If your bot contains more than one domain/type of FAQ, then response selector comes into scenario (I will provide a link for one such project, which is provided by Rasa developers themselves. I swear they are one of the most amazing devs you’ll see around XD )

Now, since I have given all required details, it’s time you guys prepare to get your hands dirty, and understand what exactly is happening in each file, combining this blog with a sample project I created, which you can access using this link .

For advanced chatbot framework, you can follow this link. But make sure you create a strong base firstly, so that you get the most out of the concepts mentioned in the project.

Demonstration of Running Files : There are two ways in which you can run the framework.

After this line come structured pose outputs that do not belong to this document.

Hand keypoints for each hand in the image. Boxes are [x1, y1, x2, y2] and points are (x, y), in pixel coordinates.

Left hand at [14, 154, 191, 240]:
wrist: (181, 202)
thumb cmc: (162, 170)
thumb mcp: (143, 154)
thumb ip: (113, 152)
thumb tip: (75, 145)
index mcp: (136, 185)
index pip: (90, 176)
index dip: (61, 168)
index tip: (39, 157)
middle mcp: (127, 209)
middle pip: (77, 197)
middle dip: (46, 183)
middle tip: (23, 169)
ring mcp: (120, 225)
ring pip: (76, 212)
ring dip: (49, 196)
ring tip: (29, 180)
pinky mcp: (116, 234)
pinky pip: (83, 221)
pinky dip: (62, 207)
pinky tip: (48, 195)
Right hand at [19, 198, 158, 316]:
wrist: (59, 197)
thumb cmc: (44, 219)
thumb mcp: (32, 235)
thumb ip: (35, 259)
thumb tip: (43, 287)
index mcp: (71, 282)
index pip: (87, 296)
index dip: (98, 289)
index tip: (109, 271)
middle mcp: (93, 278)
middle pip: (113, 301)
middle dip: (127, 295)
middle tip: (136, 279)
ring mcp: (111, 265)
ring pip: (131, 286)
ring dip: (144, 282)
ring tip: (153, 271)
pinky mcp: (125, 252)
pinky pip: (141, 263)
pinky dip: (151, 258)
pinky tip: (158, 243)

First and the relatively basic method is to run the command rasa shell which will deploy the created model in anaconda navigator.

Calling the framework in the command prompt

As you can see from the picture, this method does not give any background detail about the pipeline involved in the framework. You can see the conversation occurring like any normal chatbot interface.

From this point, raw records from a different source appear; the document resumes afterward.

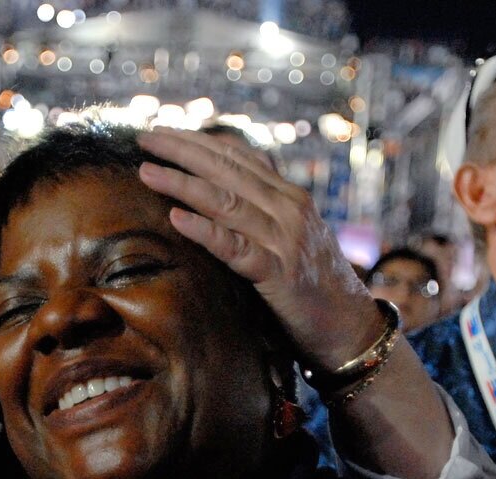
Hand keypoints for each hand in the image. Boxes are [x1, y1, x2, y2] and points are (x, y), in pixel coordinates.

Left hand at [135, 127, 381, 370]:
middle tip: (144, 138)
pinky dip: (205, 231)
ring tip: (147, 173)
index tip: (162, 132)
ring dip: (182, 184)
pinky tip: (176, 219)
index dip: (198, 142)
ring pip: (227, 202)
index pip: (238, 158)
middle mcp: (288, 210)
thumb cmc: (315, 289)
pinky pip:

The second method can be used if you want to monitor the performance of the framework simultaneously while deploying it on the navigator. This can be done by running the command rasa shell — debug , and this gives value of various parameters which are incorporated in the framework.

Calling the framework with debug mode

This is what happens when I ask the weather information as intent. As evident from the picture, it uses all the pipeline concepts to predict next action with certain confidence.

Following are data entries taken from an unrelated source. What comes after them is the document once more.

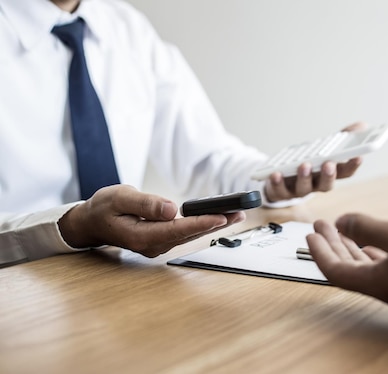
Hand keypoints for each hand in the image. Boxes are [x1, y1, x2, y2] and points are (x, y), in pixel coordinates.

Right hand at [58, 185, 244, 256]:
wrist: (91, 222)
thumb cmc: (103, 208)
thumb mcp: (119, 198)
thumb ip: (145, 203)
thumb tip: (171, 209)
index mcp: (141, 237)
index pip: (176, 230)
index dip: (200, 223)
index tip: (221, 217)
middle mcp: (152, 246)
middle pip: (189, 235)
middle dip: (216, 224)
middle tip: (240, 214)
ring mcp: (158, 245)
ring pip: (190, 235)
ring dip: (213, 225)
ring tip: (236, 215)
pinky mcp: (162, 240)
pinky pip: (185, 234)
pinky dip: (202, 225)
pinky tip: (218, 218)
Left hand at [263, 122, 364, 202]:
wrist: (281, 176)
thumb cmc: (308, 161)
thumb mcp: (325, 147)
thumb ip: (343, 137)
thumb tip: (362, 125)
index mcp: (329, 173)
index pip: (346, 172)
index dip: (353, 166)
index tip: (358, 156)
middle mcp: (316, 184)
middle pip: (326, 185)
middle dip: (328, 175)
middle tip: (329, 164)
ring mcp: (299, 189)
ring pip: (304, 188)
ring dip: (304, 177)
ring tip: (304, 165)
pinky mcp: (281, 192)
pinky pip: (280, 190)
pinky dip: (278, 183)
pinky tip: (276, 173)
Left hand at [306, 213, 387, 354]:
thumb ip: (365, 227)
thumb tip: (342, 223)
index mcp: (378, 283)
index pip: (336, 271)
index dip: (319, 252)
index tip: (310, 234)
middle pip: (350, 269)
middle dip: (333, 245)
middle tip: (321, 225)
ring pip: (367, 267)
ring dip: (352, 246)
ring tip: (342, 227)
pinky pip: (386, 266)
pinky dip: (373, 251)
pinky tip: (374, 240)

Display of parameter values along with the result

And gives the final result after calling the custom action with certain confidence (again!!)

Further Read : Phew!! finally we reached the concluding part of the complete journey. But I bet by now that all the patience you held inside you for coming till here must have been worth it after successful implementation, and visualization of the result.

At this point, I would like to express my gratitude towards you all for bearing out with me till the end of the journey. Also, heartfelt acknowledgement towards the people who provides us with the supplementary resources for a better understanding of the concept. Here are some other resources which you can refer, for a much better grasp on the basics :

  • History :
  1. https://chatbotslife.com/a-brief-history-of-chatbots-d5a8689cf52f
  2. https://analyticsindiamag.com/story-eliza-first-chatbot-developed-1966/
  3. https://www.engati.com/blog/history-of-chatbots
  4. https://insights.daffodilsw.com/blog/the-history-and-evolution-of-chatbots
  • JAR :
  1. https://docs.oracle.com/javase/8/docs/technotes/guides/jar/jarGuide.html
  2. https://docs.oracle.com/javase/tutorial/deployment/jar/basicsindex.html
  3. https://docs.oracle.com/javase/8/docs/technotes/guides/jar/jar.html
  4. https://en.wikipedia.org/wiki/JAR_(file_format)#:~:text=A%20JAR%20(Java%20ARchive)%20is,format%20and%20typically%20have%20a%20
  • RASA -
  1. https://rasa.com/docs/rasa-x/
  2. https://blog.rasa.com/rasa-x-getting-started-as-a-current-rasa-user/
  3. https://www.youtube.com/watch?v=4ewIABo0OkU

Also, I went through some other blogs which you can go through along with mine, and I recommend you to check out this blog for creating APIs and this blog for implementing AR in JAR file (in the chatbot frame), so you can create an end to end project all by yourself. The approach used by these guys is simplistic and quite understanding in nature. Afterall, some extra knowledge never harms anyways, right ; )

Thanks for reading this blog. See you around over some other interesting topics. Till then, grow more, and stay safe!